A $1.2 million yearling purchase, he’s by Distorted Humor, out of a Deputy Minister mare, and his second and third dams made 46 starts and 77 starts, respectively, so there is durability on his female side. Referee, National Pride and He’s Solid Gold are three so far who have shown the kind of toughness, professionalism, and determination to be considered live longshot plays at this early date. Referee’s Breeders’ Futurity will be an ugly blot on his past performances, but he ran so badly you can certainly make a case for throwing the race out. And it’ll boost his future book price considerably.

Pletcher’s most brilliant colt is Ready’s Image, who was spectacular winning the Tremont and Sanford Stakes before finishing second in the Hopeful. He, too, has been sidelined after suffering a bone chip in the Champagne Stakes, so we’ll have to wait to see how quickly he mends from that. Also, distance is a question mark for the son of More Than Ready.

Pletcher will have the hard-knocking Atoned, winner of the Continental Mile Stakes at Monmouth and second to undefeated Cave’s Valley in two stakes at Delaware, going in Saturday’s Remsen, and the son of Repent should fit well in that spot. Owned by Dogwood Stable, he is inbred top and bottom to Ruffian’s dam Shenanigans through Icecapade and On to Glory. There is the versatile Chitoz, who has proven himself on grass and Polytrack, and The Leopard looks to be a good turf horse in the making, despite his seventh-place finish in the bog-like Breeders’ Cup Juvenile Turf. A return to dirt is always a possibility for this $2.5 million son of Storm Cat.

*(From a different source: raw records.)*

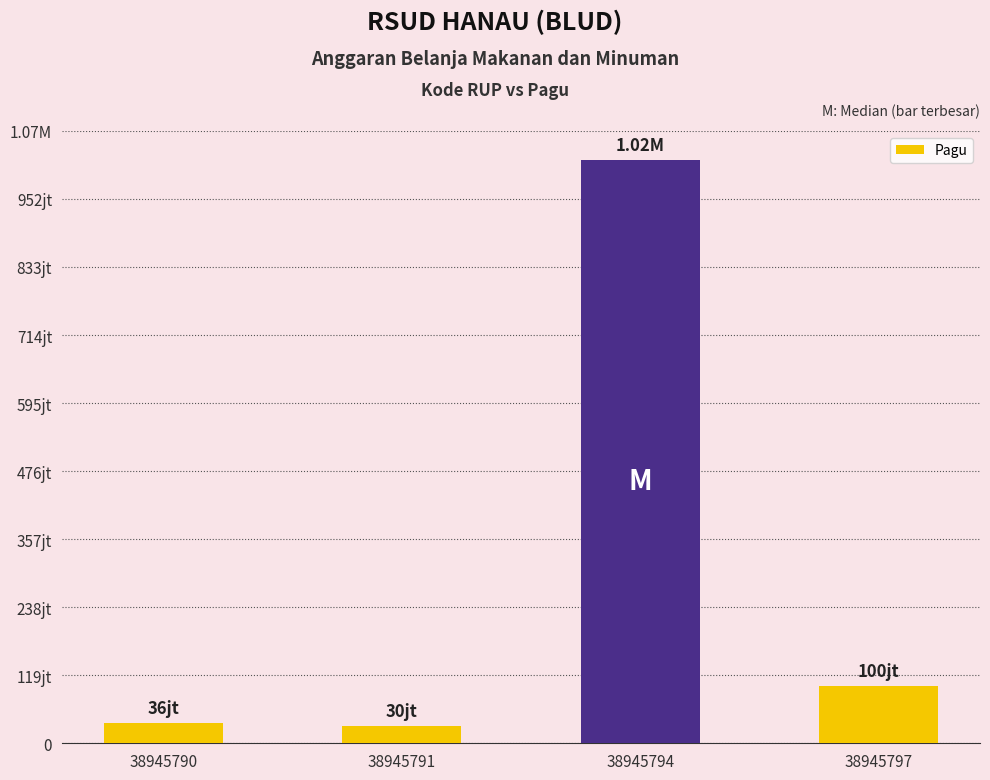

Does the chart contain any negative values?

No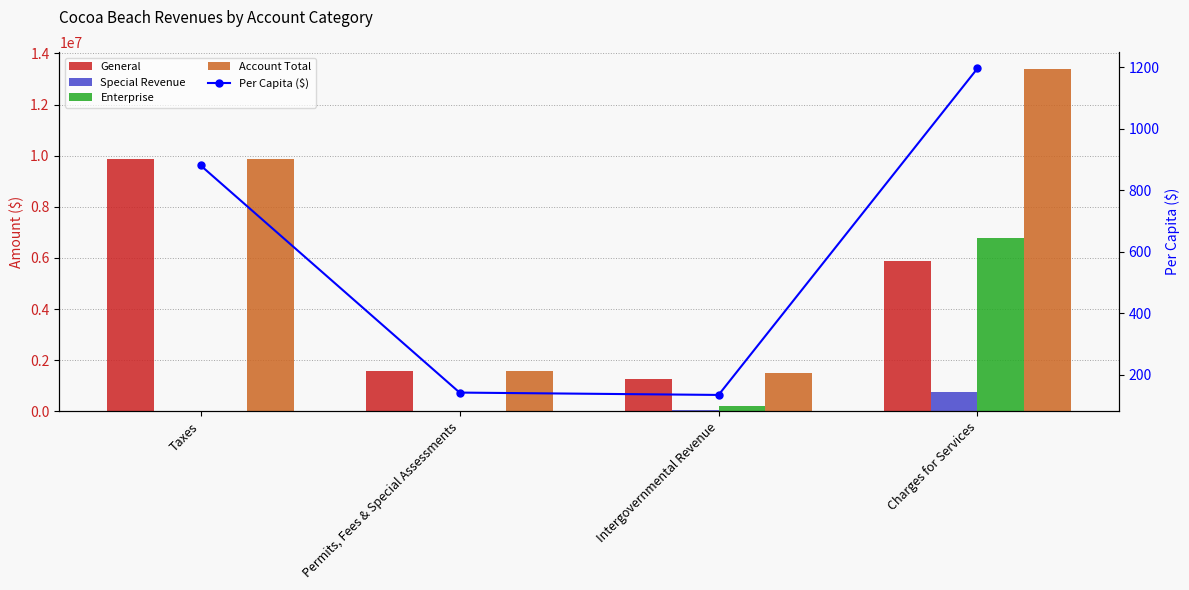

At which label does General reach its peak?

Taxes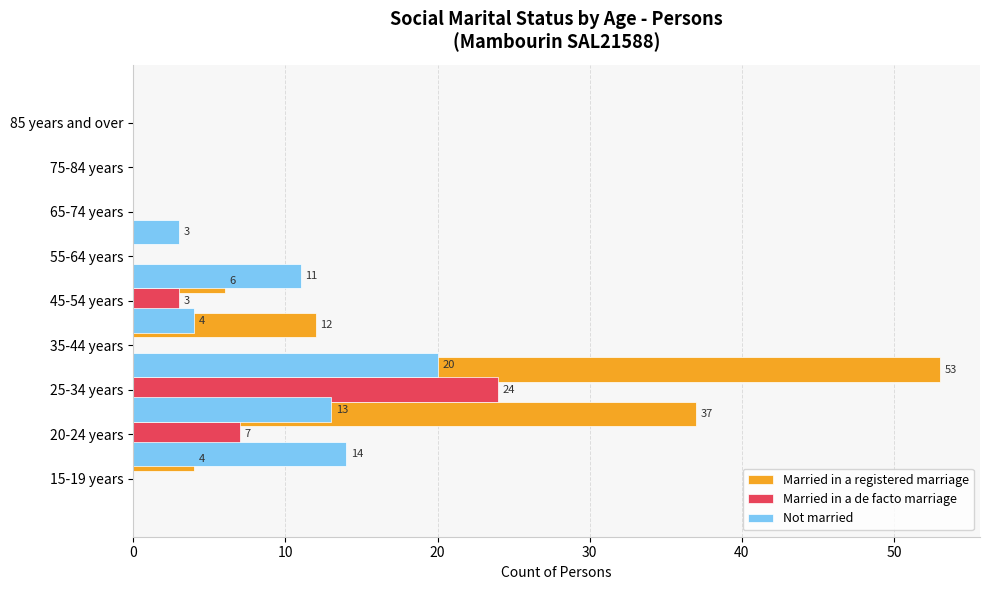

What is the difference between the second highest and minimum values in the Married in a registered marriage series?

37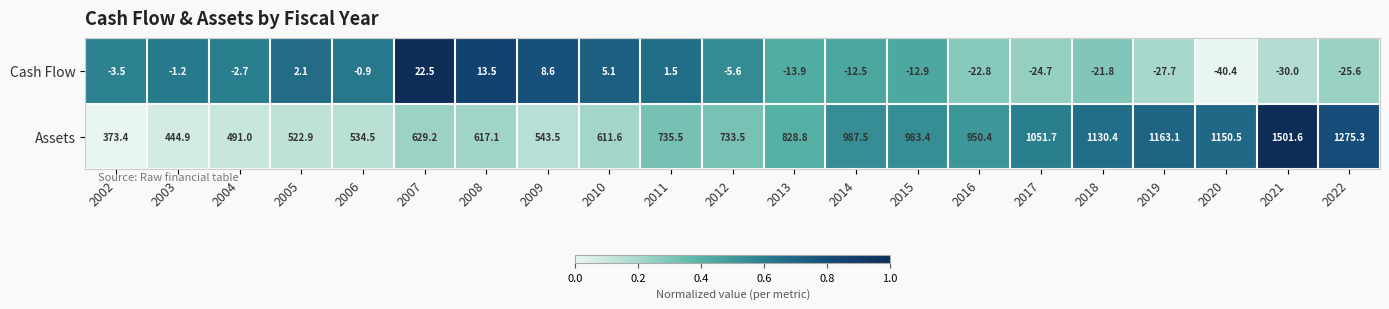

How many values in the Cash Flow series are below -5?

11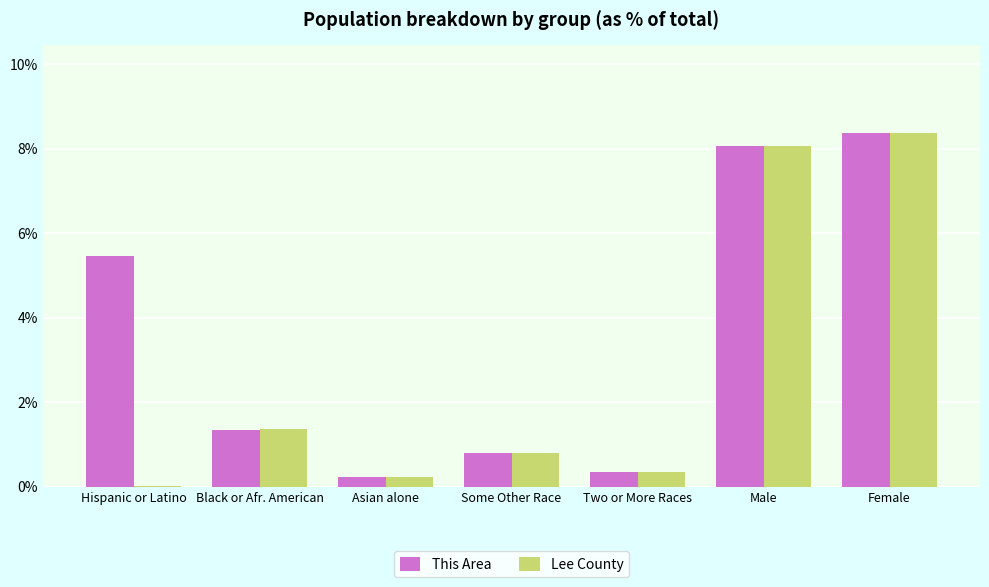

Which category has the highest value in the This Area series?

Female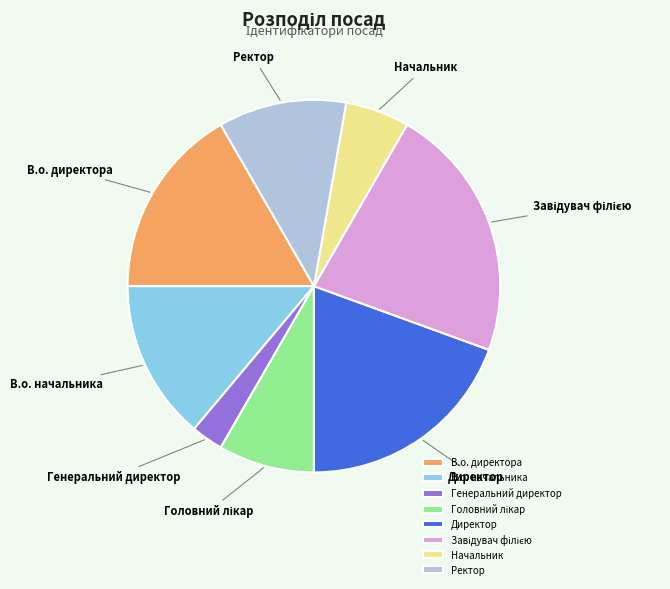

What is the ratio of the value at Директор to the value at Начальник?

3.5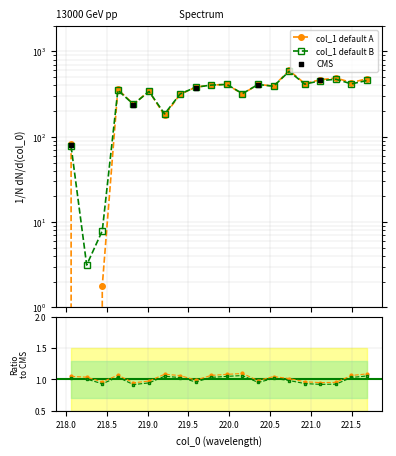

What is the change in value from 219.7801 to 220.3533?

+7.7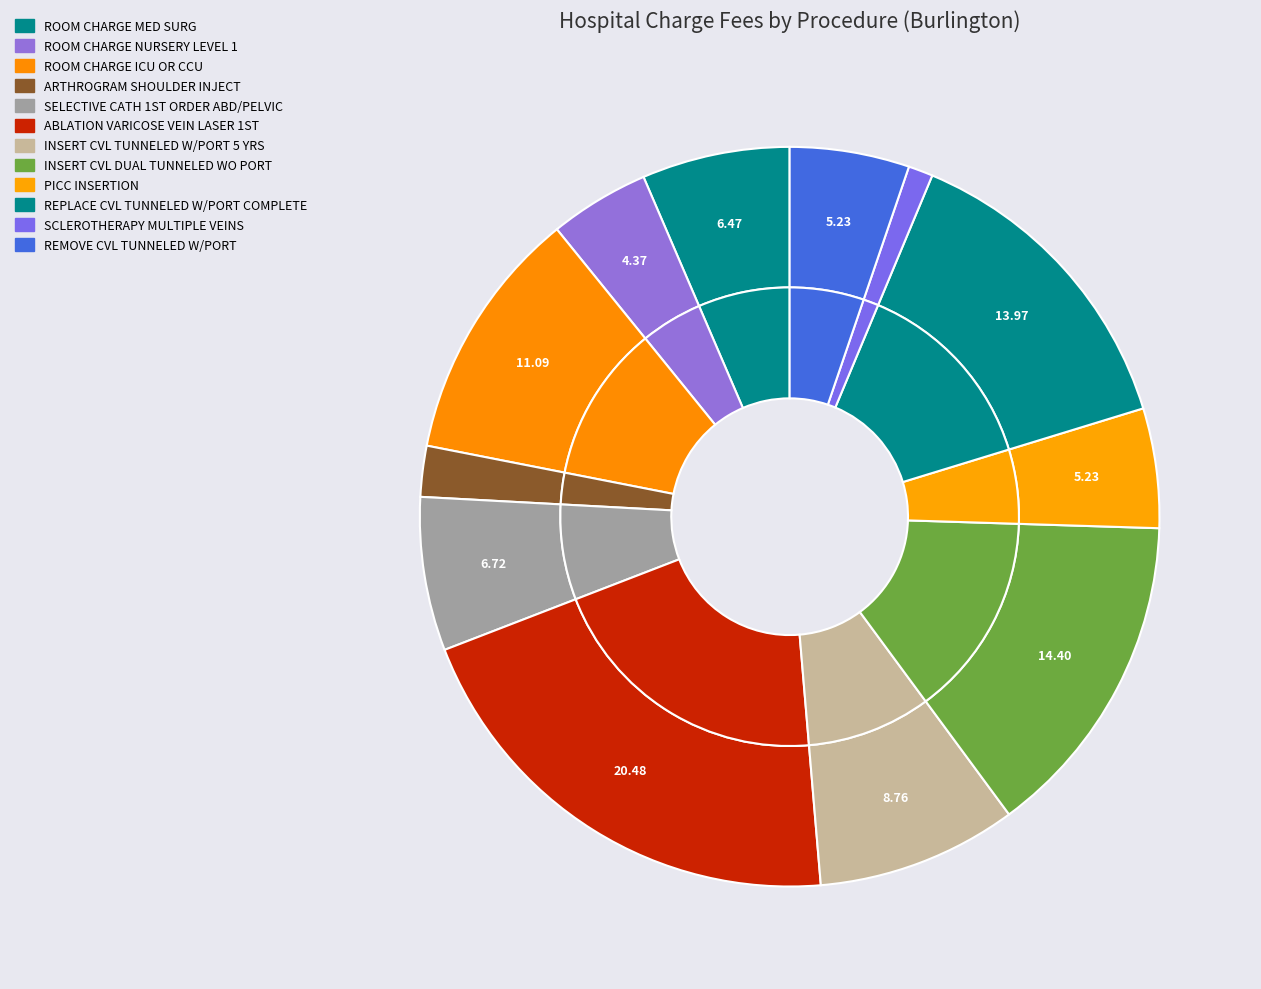

What percentage is the ARTHROGRAM SHOULDER INJECT slice, to the nearest percent?

2%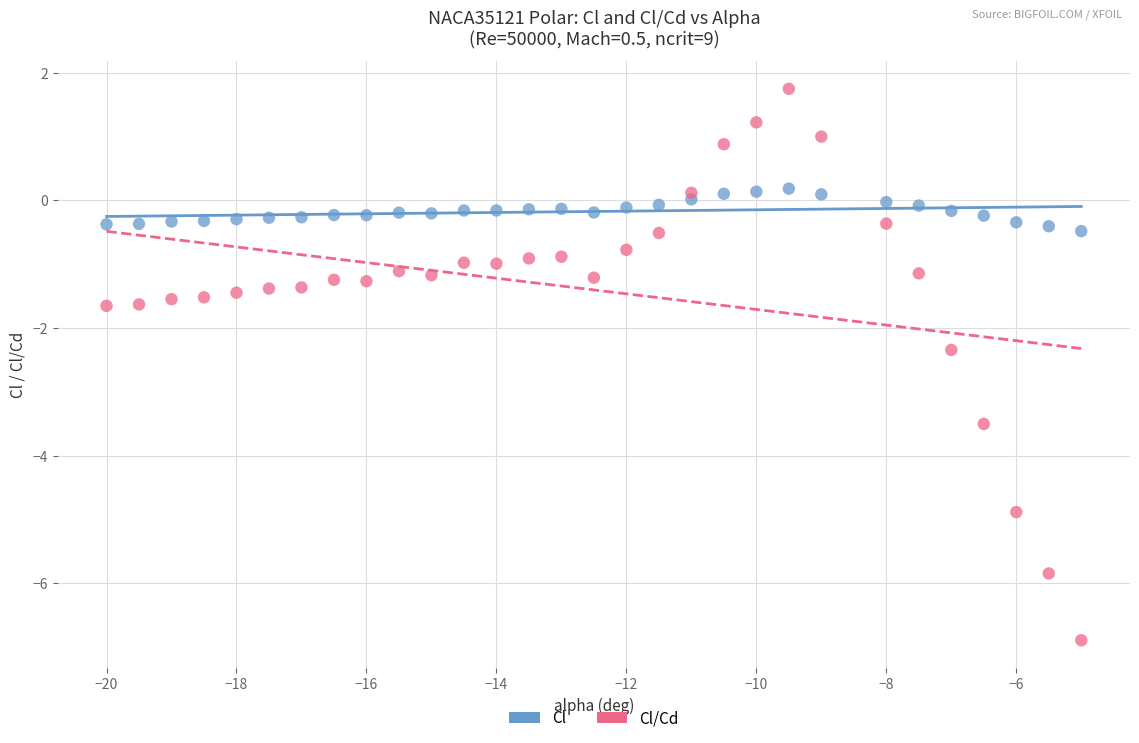

Across all data points, what is the range of Y values (max minus min)?

8.6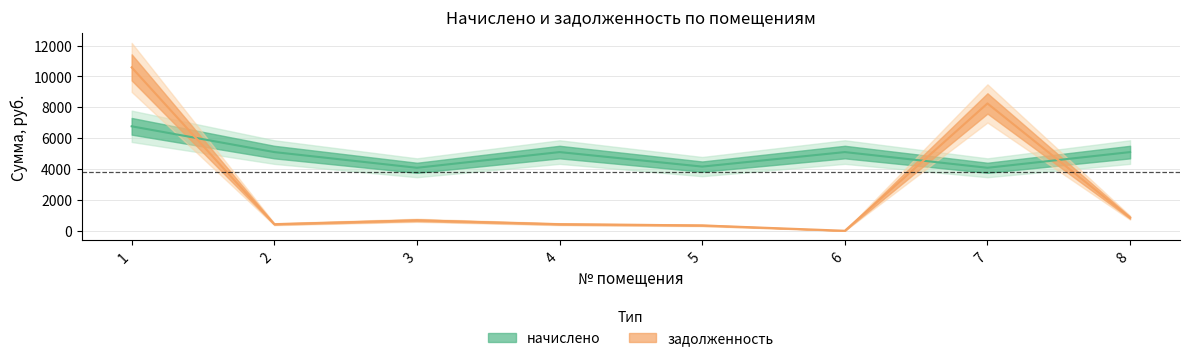

List the series in order of their peak value, lowest first.

начислено, задолженность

Looking ahead, watch out for an unraced Pulpit colt named On the Virg, who has turned in some big works for Pletcher at Keeneland and then Hollywood Park. After two fifth-place finishes at Saratoga and Belmont, look for Forest Prince, by Mineshaft, to improve on Cushion track after a pair of strong works at Hollywood.

That’s it for first time out of the box, but we’re just getting warmed up. There are dozens more to discuss at a later date.